Here's how I put the point in response to the Supreme Court's dreadful immunity ruling last summer:

[E]choing a grandiose statement during the oral argument by Justice Gorsuch that the Court must write "a rule for the ages," the majority in Trump [v. United States] sees its role primarily as one of setting a precedent for all potential future Presidents. The Court worries that if it provides Trump with insufficient immunity it will give rise to "an Executive Branch that cannibalizes itself, with each successive President free to prosecute his predecessors . . . ."

Never mind that that is not what's happening here, given that [Biden's] appointed Attorney General was highly reluctant to proceed with the prosecution and then assigned the task to a special counsel.

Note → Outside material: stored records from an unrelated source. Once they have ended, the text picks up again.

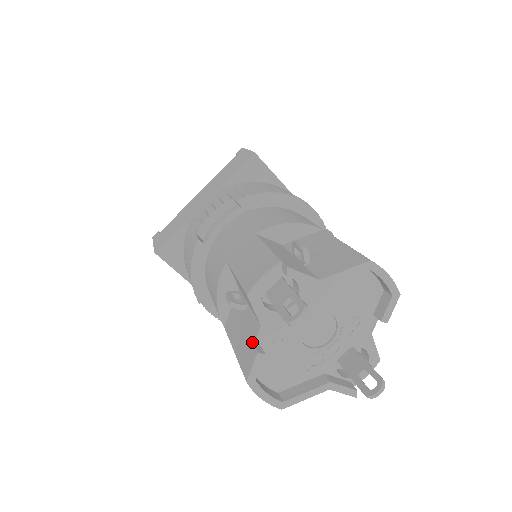
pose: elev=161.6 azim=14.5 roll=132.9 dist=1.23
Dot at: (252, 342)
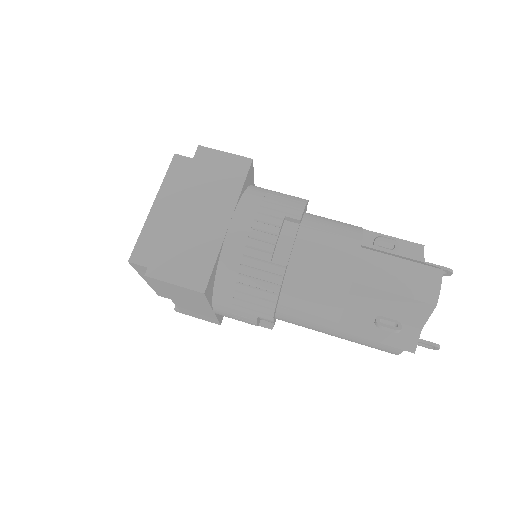
Dot at: occluded
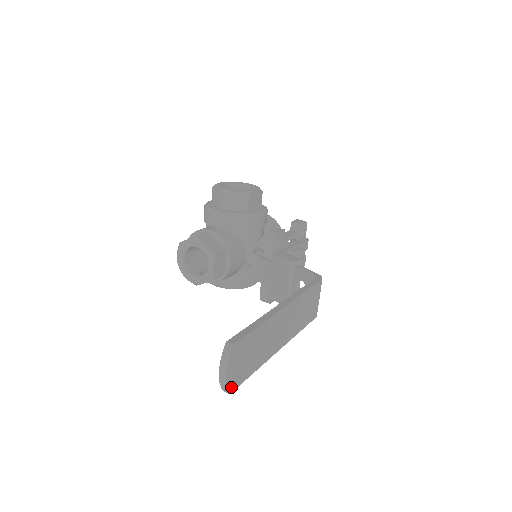
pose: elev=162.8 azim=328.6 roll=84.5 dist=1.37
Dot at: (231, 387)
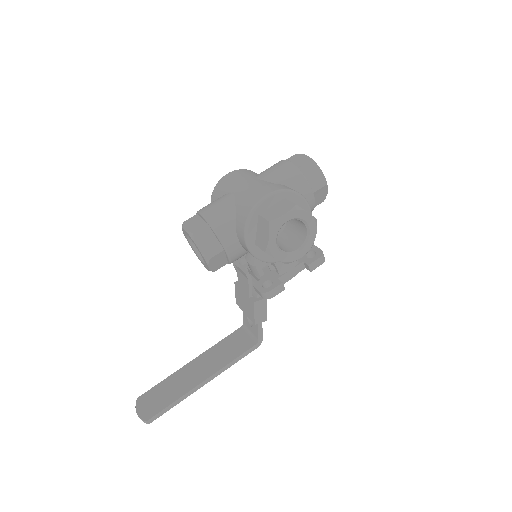
Dot at: occluded
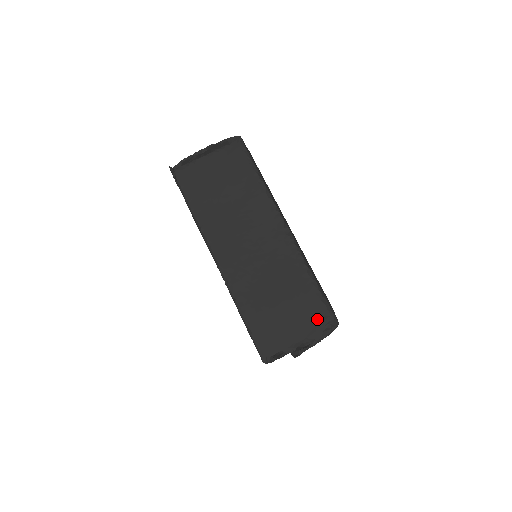
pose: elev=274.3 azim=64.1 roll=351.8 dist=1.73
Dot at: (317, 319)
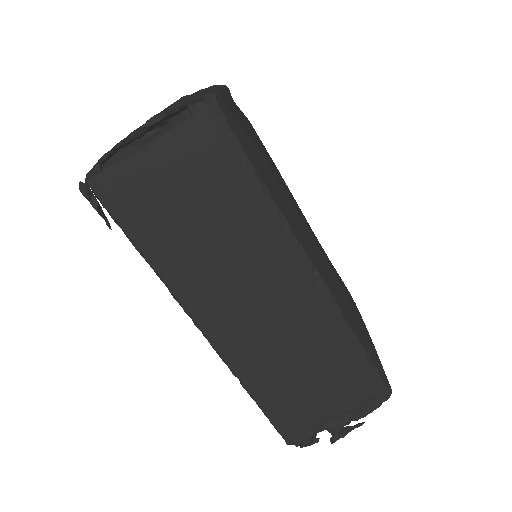
Dot at: (362, 394)
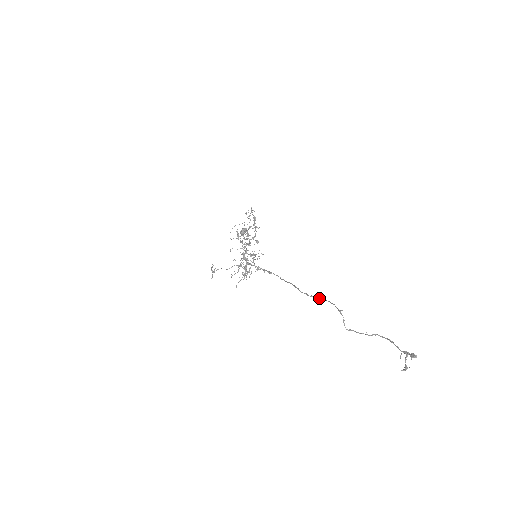
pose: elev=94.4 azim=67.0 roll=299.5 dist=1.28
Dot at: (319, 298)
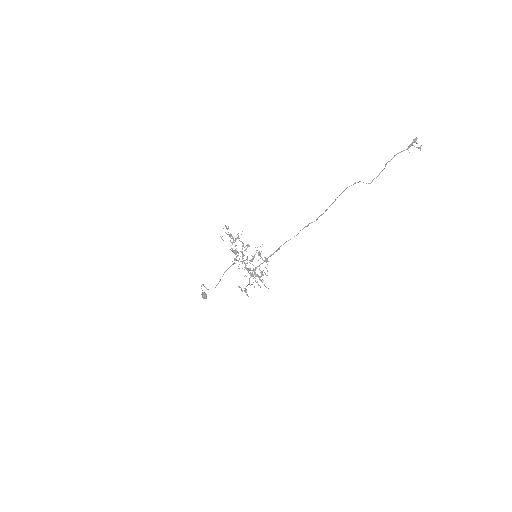
Dot at: occluded
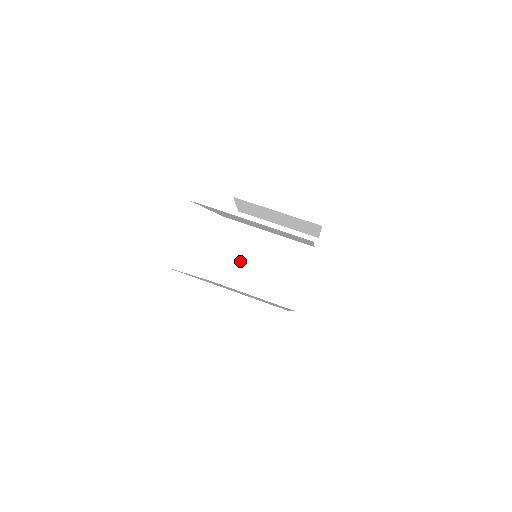
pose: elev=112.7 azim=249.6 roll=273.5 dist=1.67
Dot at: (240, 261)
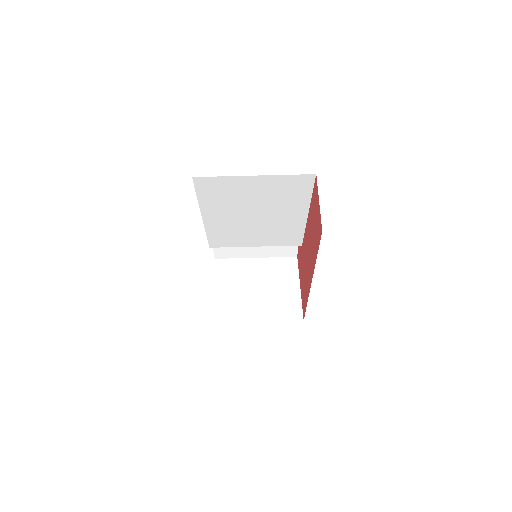
Dot at: (234, 297)
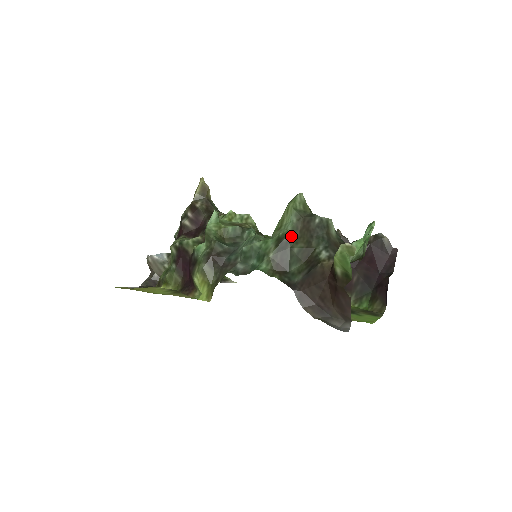
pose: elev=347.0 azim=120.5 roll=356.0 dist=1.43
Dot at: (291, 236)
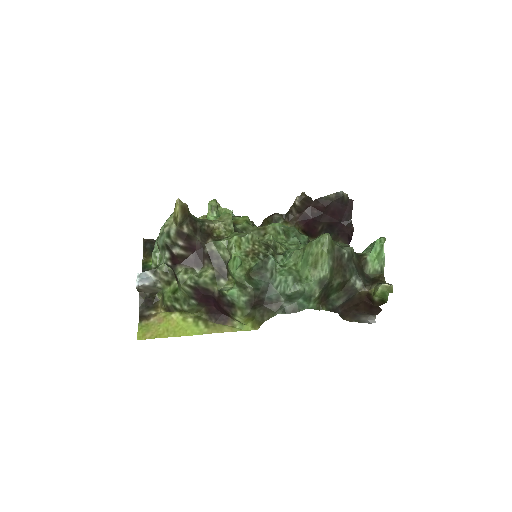
Dot at: (331, 277)
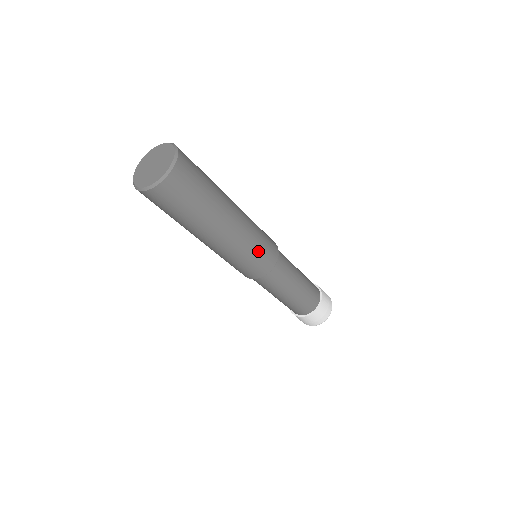
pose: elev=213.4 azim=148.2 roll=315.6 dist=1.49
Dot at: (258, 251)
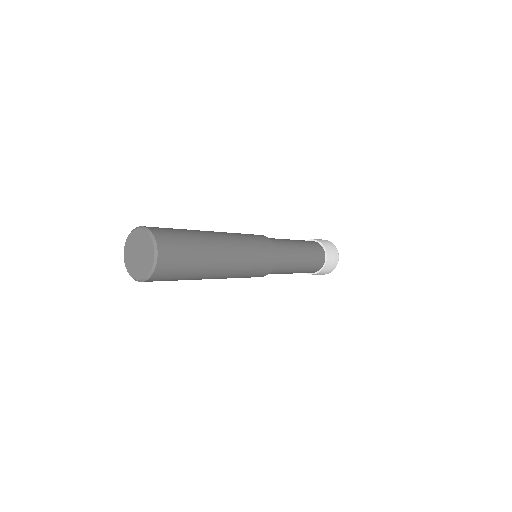
Dot at: (252, 272)
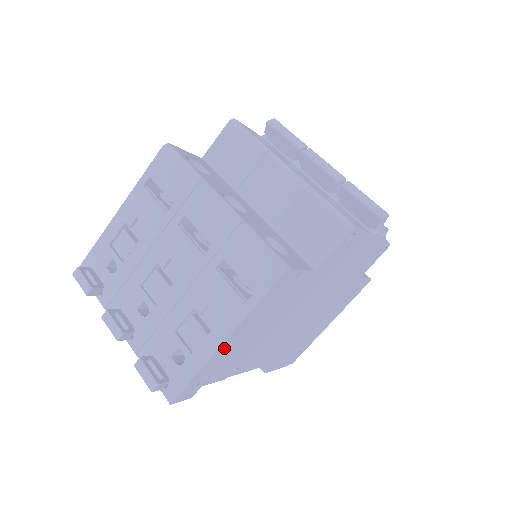
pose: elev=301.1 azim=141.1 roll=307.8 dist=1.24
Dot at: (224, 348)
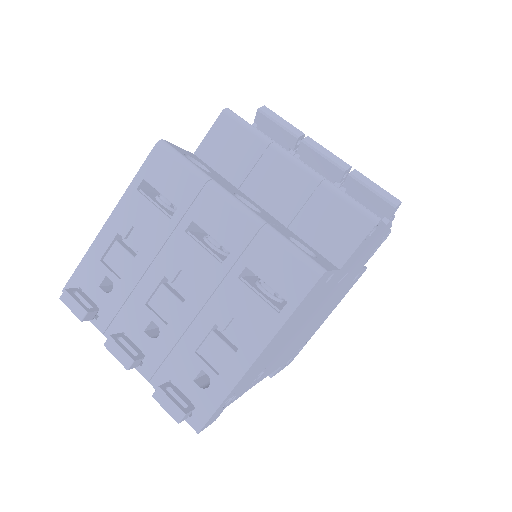
Dot at: (254, 364)
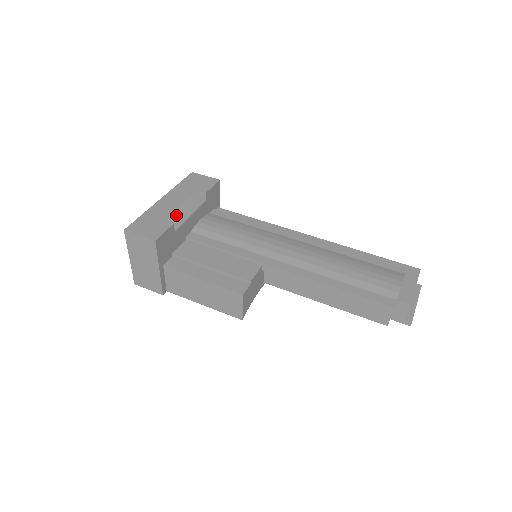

What's most galling about that statement and the entire opinion is the not-at-all-tacit assumption that Trump was a normal President. Yes, of course the Court needs to announce rules that apply to future Presidents as well, but the failure to recognize that the conduct alleged in the indictment poses an existential threat to the continuation of the Republic as a constitutional democracy ought to have led the Court to formulate a rule that matches the moment.

Since Trump began his second term, the threat has only grown. Unfortunately, there is scant evidence thus far that a majority of the Supreme Court recognize as much.